Once you send SNS Push message , you will get success or failure reason.
Could you please check your logs and share to identify exact issue.
Cloudwatch :
SNS publishes Cloudwatch metrics for number of messages published, number of successful notifications, number of failed notifications and size of data published. Metrics are available on per application basis. You can access Cloudwatch metrics via AWS Management Console or CloudWatch APIs.
Direct addressing:
Direct addressing allows you to deliver notifications directly to a single endpoint, rather than sending identical messages to all subscribers of a topic. This is useful if you want to deliver precisely targeted messages to each recipient. When you register device tokens with SNS, SNS creates an endpoint that corresponds to the token. You can publish to the token endpoint just as you would publish to a topic. You can direct publish either the text of your notification, or a platform-specific payload that takes advantage of platform-specific features such as updating the badge count of your app. Direct addressing is currently only available for push notifications endpoints.

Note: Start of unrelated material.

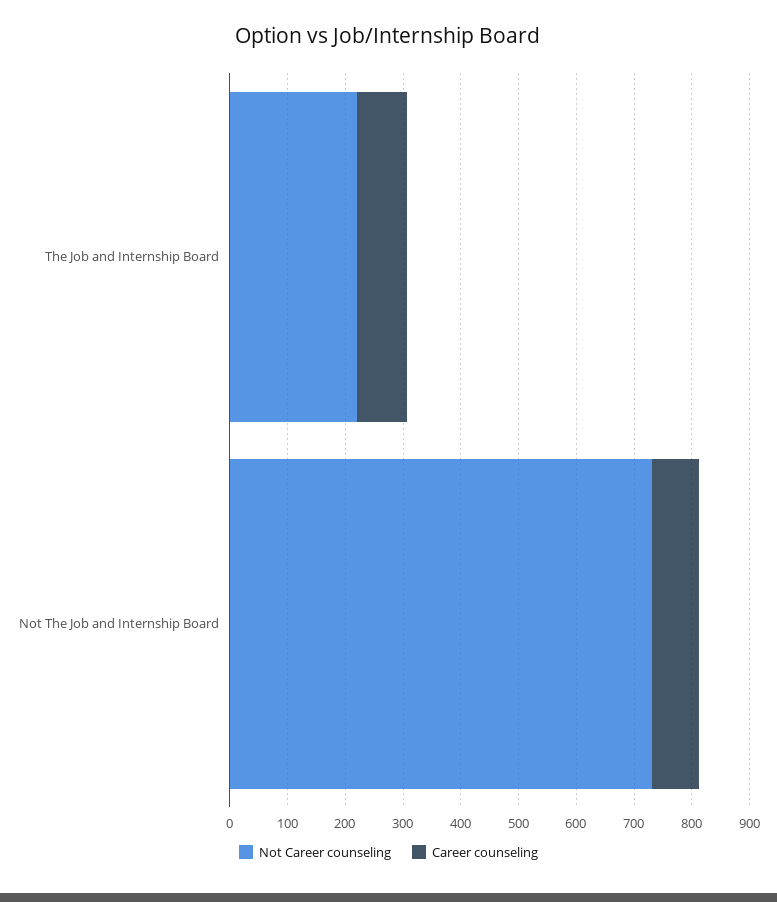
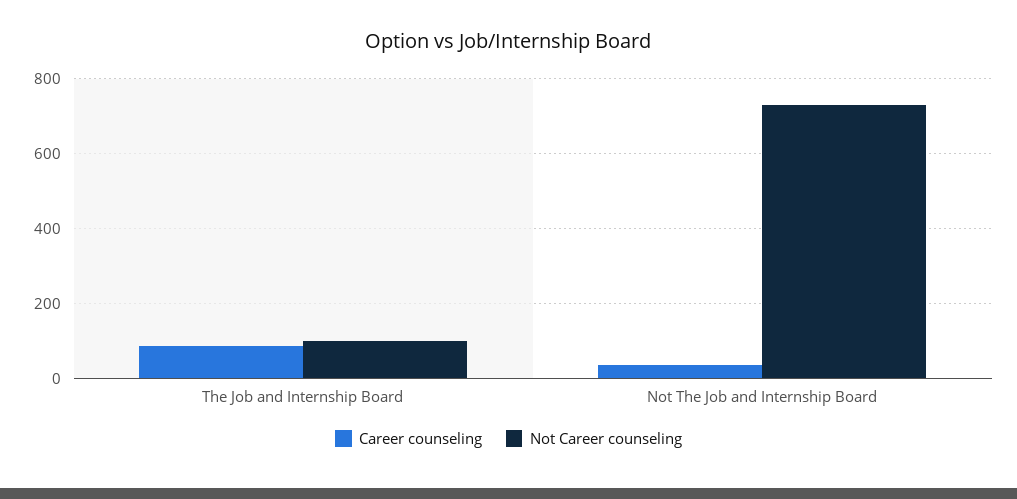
Not Career counseling, The Job and Internship Board: 220 -> 100
Career counseling, Not The Job and Internship Board: 80 -> 40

Official documentation, "When a topic is created, Amazon SNS will assign a unique ARN (Amazon Resource Name) to the topic.
https://aws.amazon.com/sns/faqs/
I have a solution for this issue as you already know ARN is associated with single device token so you must be manage it own your own to send push to same user with multiple device.

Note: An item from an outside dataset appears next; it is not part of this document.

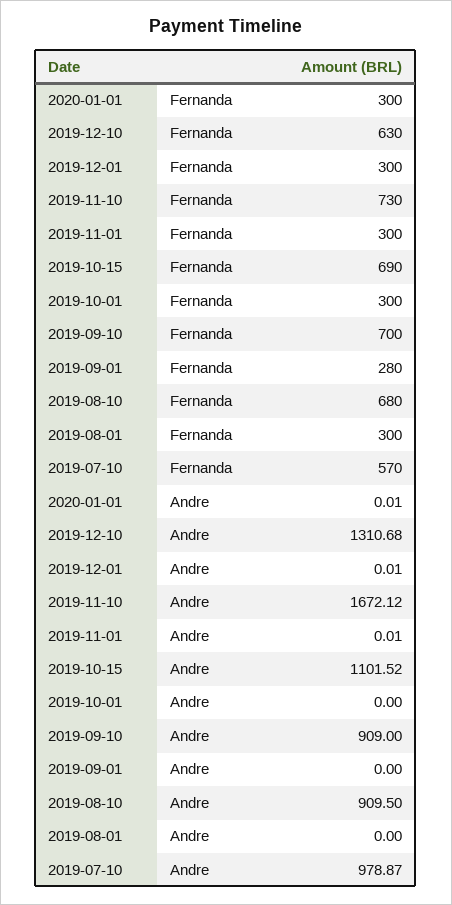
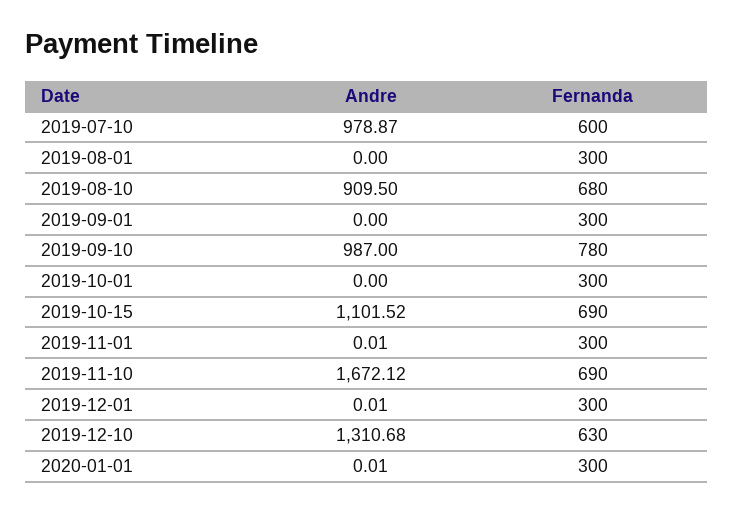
2019-11-10, Fernanda: 730 -> 690
2019-09-10, Fernanda: 700 -> 780
2019-09-01, Fernanda: 280 -> 300
2019-07-10, Fernanda: 570 -> 600
2019-09-10, Andre: 909 -> 987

My approach is to create 2 table in mysql or whatever database you are using
1. For APNS or, APNS_SANDBOX having details like user_id(local), device token, endpoint ARN, status etc (EG : sns_apns)
2. Same for GCM or BAIDU you have to create a table having user details with endpoint ARN(EG : sns_gcm)

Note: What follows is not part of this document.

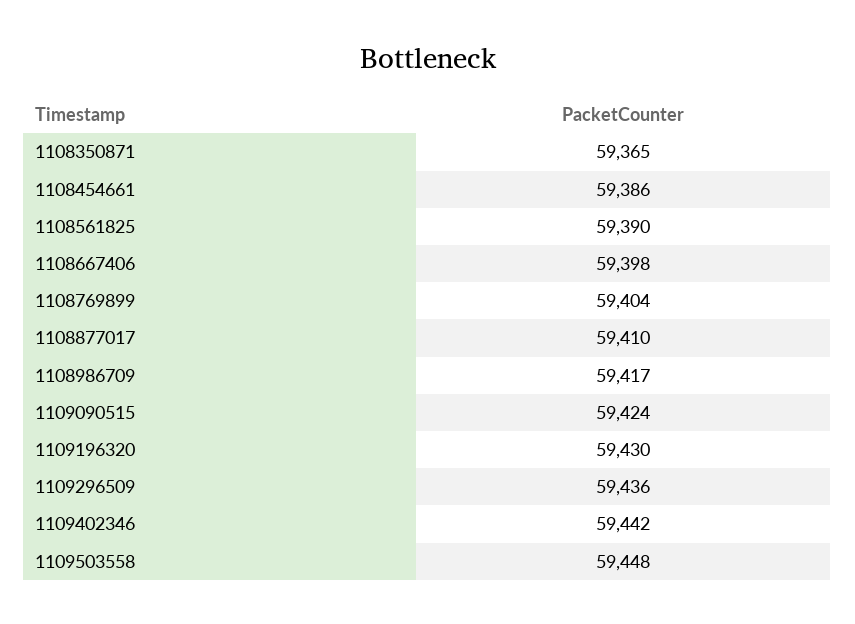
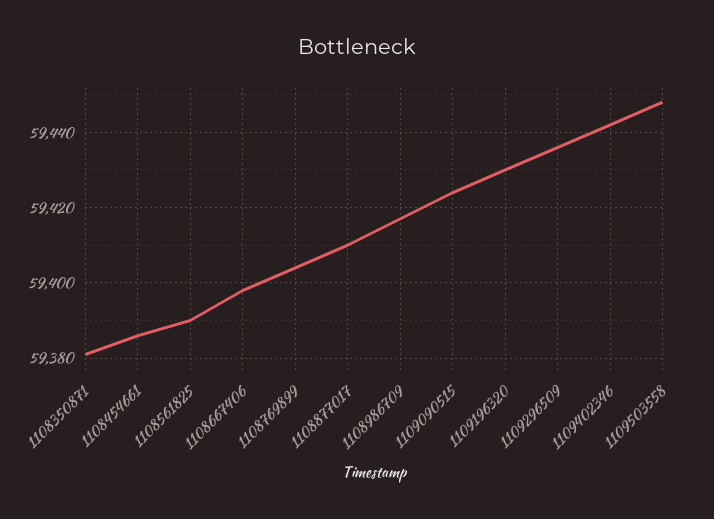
1108350871: 59365 -> 59380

Now every time when you send push to a particular user just write a code something like this
Switch($platform) {
case 'APNS':
case 'APNS_SANDBOX':
Select all users from sns_apns by login id.
Create a message and send it to all users having same user id
case 'GCM':
Select all users from sns_gcm by login id.
Create a message and send it to all users having same user id
}
I haven't tried this but to solve your problem I would keep a map of the user's cognito userID and corresponding endpoint ARN for each major app defining transaction done by the user. If the endpoint already exist then no need to save it. But if for this userID another endpoint ARN is notice then save, update, add or associate this new endpointARN with userID in DynamoDB as a #Document attribute. Then at anytime just broadcast to all endpointARN associated to the userID in DynamoDB.
The mysampleapp mobile hub example codes are useful for quick manipulation. For android:
Get the endpointARN in app like this:
PushManager pushManager;
String userDeviceEndPoint;
pushManager = AWSMobileClient.defaultMobileClient().getPushManager();
userDeviceEndPoint = pushManager.getEndpointArn();
You can update DynamoDB using the update save behaviour to ignore if an already existing endpoint is noticed for the user:
DynamoDBMapper mapper = new DynamoDBMapper(ddbClient, new DynamoDBMapperConfig(DynamoDBMapperConfig.SaveBehavior.UPDATE_SKIP_NULL_ATTRIBUTES));
Not sure how to do this in PHP though. Hope this idea helps.